Politika

Sırrı Sakık: Bu yaşananlar 90’larda olup biten her şeyin, ezberin bir tekrarı; bu yol çıkmaz!

"Silahların susmasını istiyorsak, susanların konuşması gerekir"

23 Kasım 2016 23:55

Eski Demokrasi Partisi (DEP) milletvekili ve Ağrı Belediyesi Eş Başkanı Sırrı Sakık, Halkların Demokratik Partisi (HDP) ve Demokratik Bölgeler Partisi’ne (DBP) yapılan gözaltı ve tutuklamaları değerlendirdi. Sakık, en son olarak Mardin Belediyesi Eş Başkanı Ahmet Türk’ün gözaltına alınmasını “90’larda olup biten her şeyin, ezberin bir tekrarıdır” sözleriyle yorumladı.Tüm bunların çözüm olmadığını hep dile getirdiklerini, dün olduğu gibi bugün de bu söylemi dile getirmeye devam edeceklerini söyleyen Sakık, 2013’teki çözüm sürecini anımsatarak, o dönem atılan adımların bugün ihtiyaç duyulan ve olması gereken tek yol olduğunu kaydetti. 

“Yaşananları hayata geçirmek zaman kaybıdır”

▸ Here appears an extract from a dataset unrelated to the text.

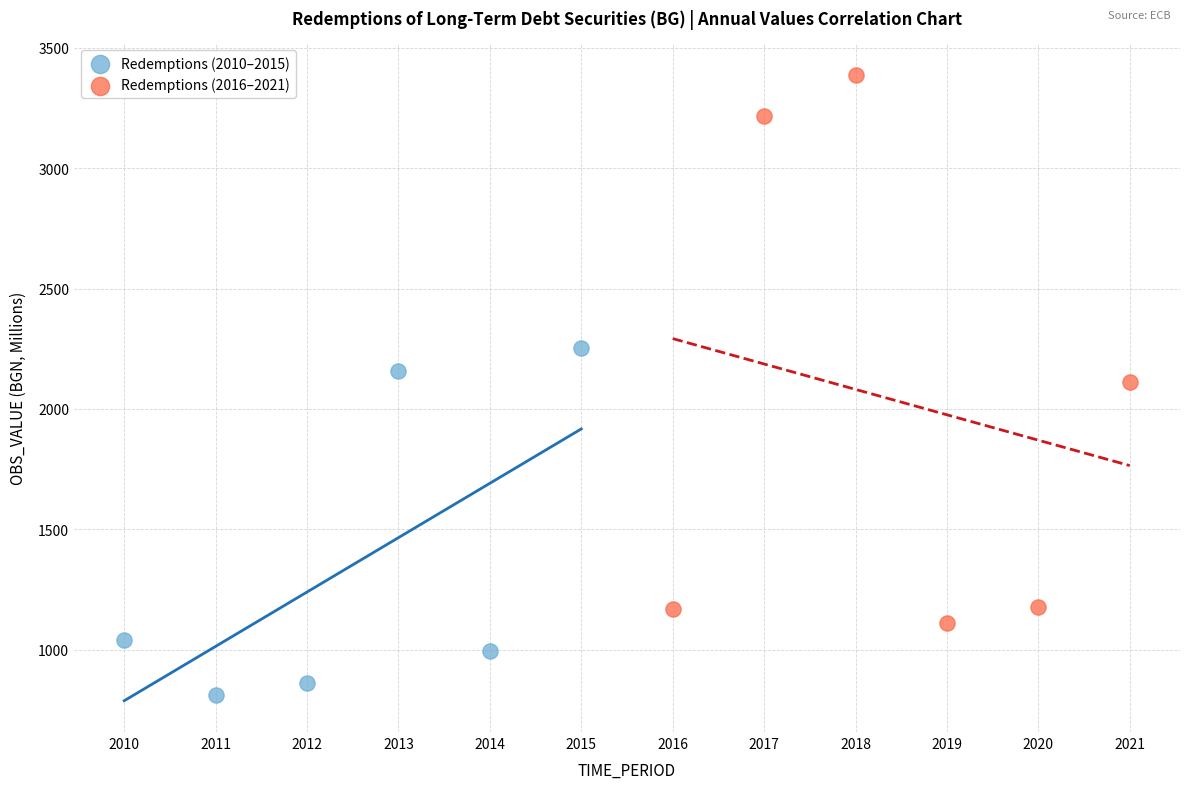

Which series has the largest Y range (max minus min)?

Redemptions (2016–2021)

DİHABER’den Hayri Demir’in haberine göre, Sakık, Kürt sorunun barışçıl ve demokratik bir şekilde çözümü için bir projenin ortaya konulması gerektiğini söyledi ve şöyle konuştu:

“Yoksa tutuklamalarla bu sorunun çözülmeyeceğini hayat bize gösterdi. Bu yolun doğru yol olmadığını her gün söylüyoruz. Yeniden yaşananları hayata geçirmek bir zaman kaybıdır. Demokratik siyasetin büyümesi, hayat bulması ve kalıcı barışın sağlanması gerekiyor. Bu nedenle de demokratik siyasetin önündeki engeller bir an önce kaldırılmalıdır. Asıl yapılması gereken zaten budur.”

“Bu yol çıkmaz”

Ahmet Türk’ün gözaltına alınmasına ilişkin de değerlendirme yapan Sakık, “Ahmet abi bütün hayatını barışın hayat bulması için çaba sarf eden bir siyasetçidir. Barışçıl kimliğiyle bilinene bir isimdir. 80’lerden bu yana aynı yöntemlerle karşı karşıya kalmıştı. Birlikte hep barış ve demokrasi talep ettik. Bugün de Ahmet Abi’nin talebi bu noktadadır ama kendisi şu an gözaltında. Bundan dolayı büyük bir utanç içinde olmamız gerekiyor. Bu yol çıkmaz bir yoldur” diye konuştu. 

“Susanlar konuşmalı”

Sakık, Kürt siyasetçilerine yönelik operasyonlar yapılmasına ilişkin de “Geçmişten bugüne kadar Kürt sorunun çözümünde iktidarlar değişse bile temel politikalar değişmemiştir. Sadece 2013’te bu iklim değişmişti ve o dönem Kürt siyaseti olarak da barışın gelişmesi için çaba sarf ettik. Ama geldiğimiz nokta yine ezberin tekrarı oldu. Bugün de iktidarın bu konuda ciddi bir projesinin olmayışının göstergesidir. Siyaset dünyası risk alabilmelidir. Özellikle silahların susmasını istiyorsak, susanların konuşması gerekir. Bu kan deryasından kurtulmak istiyorsak, susarak değil konuşarak bunun üstesinden gelebiliriz” dedi.